Georgia golf course and landscape industry professionals spend
millions of dollars each year controlling armyworms and other
caterpillars, so they were rooting for the beetle.
A UGA College of Agricultural and Environmental Sciences
professor, Braman was one of 19 UGA scientists who shared their
latest findings with more than 900 visitors at the 2006 Turfgrass
Field Day held Tuesday, Aug. 14 on the college’s campus in
Griffin, Ga.
Bug-eating bugs
Braman’s research focuses on controlling insects that feed on
Georgia turfgrasses and ornamental plants. Her subjects include
fall armyworms, Japanese beetles, chinch bugs and two-lined
spittle bugs.
Using a predator, like the tiger beetle, to control a pest is
called biological control. This method allows farmers and home
owners to control insect pests without spraying insecticides.

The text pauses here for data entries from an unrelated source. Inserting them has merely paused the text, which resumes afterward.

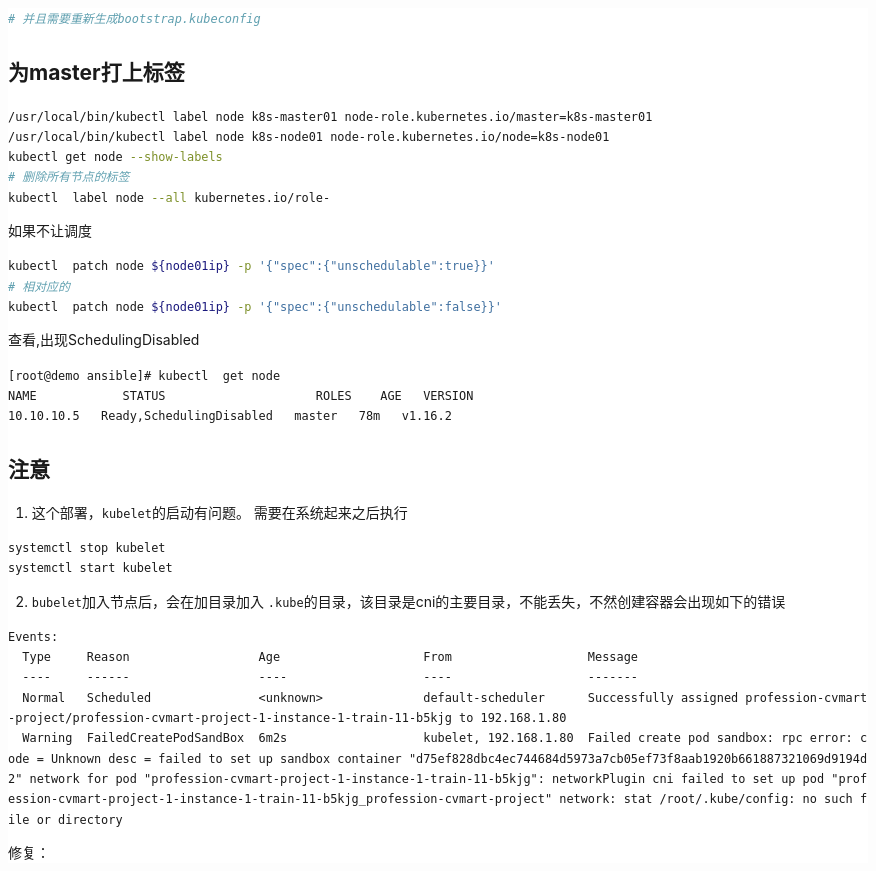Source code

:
 ```bash
# 并且需要重新生成bootstrap.kubeconfig
```




## 为master打上标签

```bash
/usr/local/bin/kubectl label node k8s-master01 node-role.kubernetes.io/master=k8s-master01
/usr/local/bin/kubectl label node k8s-node01 node-role.kubernetes.io/node=k8s-node01
kubectl get node --show-labels
# 删除所有节点的标签
kubectl  label node --all kubernetes.io/role-
```

如果不让调度

```bash
kubectl  patch node ${node01ip} -p '{"spec":{"unschedulable":true}}'
# 相对应的
kubectl  patch node ${node01ip} -p '{"spec":{"unschedulable":false}}'
```
查看,出现SchedulingDisabled
```bash
[root@demo ansible]# kubectl  get node
NAME            STATUS                     ROLES    AGE   VERSION
10.10.10.5   Ready,SchedulingDisabled   master   78m   v1.16.2
```

## 注意

1. 这个部署，`kubelet`的启动有问题。 需要在系统起来之后执行
  ```bash
  systemctl stop kubelet
  systemctl start kubelet
  ```

2. `bubelet`加入节点后，会在加目录加入 `.kube`的目录，该目录是cni的主要目录，不能丢失，不然创建容器会出现如下的错误

  ```
  Events:
    Type     Reason                  Age                    From                   Message
    ----     ------                  ----                   ----                   -------
    Normal   Scheduled               <unknown>              default-scheduler      Successfully assigned profession-cvmart-project/profession-cvmart-project-1-instance-1-train-11-b5kjg to 192.168.1.80
    Warning  FailedCreatePodSandBox  6m2s                   kubelet, 192.168.1.80  Failed create pod sandbox: rpc error: code = Unknown desc = failed to set up sandbox container "d75ef828dbc4ec744684d5973a7cb05ef73f8aab1920b661887321069d9194d2" network for pod "profession-cvmart-project-1-instance-1-train-11-b5kjg": networkPlugin cni failed to set up pod "profession-cvmart-project-1-instance-1-train-11-b5kjg_profession-cvmart-project" network: stat /root/.kube/config: no such file or directory
  ```

  修复：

“Tiger beetles are very common in landscape beds,” Braman said.
“They are very ferocious predators. I wouldn’t want to run into
one my size.”
Over the next four years, Braman will monitor how well the tiger
beetles keep armyworm and Japanese beetle grub populations down
in her research plots.
“These beetles aren’t being used much in this way, but they are
very abundant in nature,” she said. “We have been finding them
more and more in our insect pitfall traps.”
Not a new idea
Using beneficial insects isn’t a new concept to the greenhouse
and field crop industries, but it is new to the turfgrass
industry.
“The (beneficial insects) that are commercially available are not
widely used in turf,” Braman said. “We’re finding that the ones
used in greenhouses do occur in turf.”
Many greenhouse growers buy beneficial insects to control pests
on their plants. One of the most popular, the minute pirate bug,
feeds on insect eggs, caterpillar eggs, thrips, mites and small
larvae, Braman said.
One of Braman’s favorite beneficial insects is the big-eyed bug.
It feeds on soft-bodied small insects like armyworms, cut worms
and chinch bugs.
“We ought to be looking in this direction as a possibility, if
it’s cost effective,” Braman said. “It’s a matter of conserving
the predators that are already there and using management
practices that don’t eliminate the natural enemies.”